Luge is one of the fastest and most dangerous sports in the Olympic games. Luge originated in Norway and has become a popular sport throughout Northern Europe. It has become an international sporting interest with over 50 member countries and has been an event at the Olympics since 1964.
A luge is a small one or two person sled on which athletes slide face up and feet first. Athletes, called lugers or sliders, lie down on the luge and race down an icy track traveling at up to 90 miles per hour! The lightweight sleds are steered by athletes shifting their body weight and pulling on reins.
The equipment involved is pretty minimal. It involves a sled, a racing suit, gloves, boots, and a helmet. Every piece of equipment is aerodynamic and is made for minimal friction and top speed.
The sled is made of fiberglass and steel and is custom built for the athlete based on their height, weight and proportions. The sled weighs between 50 and 60 pounds and runs from the athletes’ shoulders to his or her knees, providing no head support.
The rules are pretty straightforward:
- Since weight could be an advantage, male sliders must weigh at least 198 pounds, and women must weigh at least 165 pounds. Athletes that weigh less must attach extra weights to themselves to make up the difference.
- Single sleds must weigh no more than 50.6 pounds and doubles sleds cannot weigh more 59.5 pounds. Racing suits cannot exceed more than 8.8 pounds.
- Sleds cannot have mechanical brakes.
- The steels on the sleds cannot be heated.
In the 1964 Winter Olympics 12 countries participated in luge. Germany won the most medals with five. In the 1968 Olympic games, Germany’s women luge team finished first and second. The women were later disqualified and stripped of their medals for heating the steels of their sleds. Despite the incident in 1968, Germany has dominated luge since the beginning with the most overall medals for both men and women.
Like mentioned before, luge is one of the fastest and most dangerous sports in the Olympics. Georgian Nodar Kumaritashvii died after a crash during a training run for the 2010 Winter Olympics. He crashed into both walls near the bottom of the track while traveling 90 miles per hour before being thrown from the track and hitting a metal pole. Although some argue it is an extremely dangerous sport, CNN says luge dangers are exaggerated.
There have been several different variations of the sport ice luge. One variation is street luge. Street luge does not involve ice; instead it uses asphalt roads for the track and a wheeled skateboard-style platform for the sled.

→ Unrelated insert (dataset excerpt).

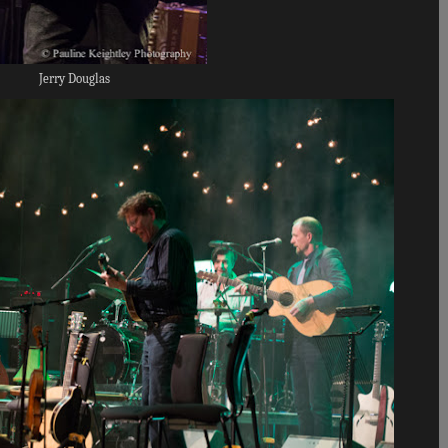
Jerry Douglas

Another form of an ice luge is a party ice luge. I have seen these at fraternity houses and at parties. A party ice luge is a large block of ice with two narrow channels carved through it. A person stands at the top of one channel and dispenses liquor and a mixer into the channel. Another person stands at the bottom of the channel and receives an icy cold drink.
Whatever kind of luge you prefer, ice, street, or party, it is sure to be fast and dangerous!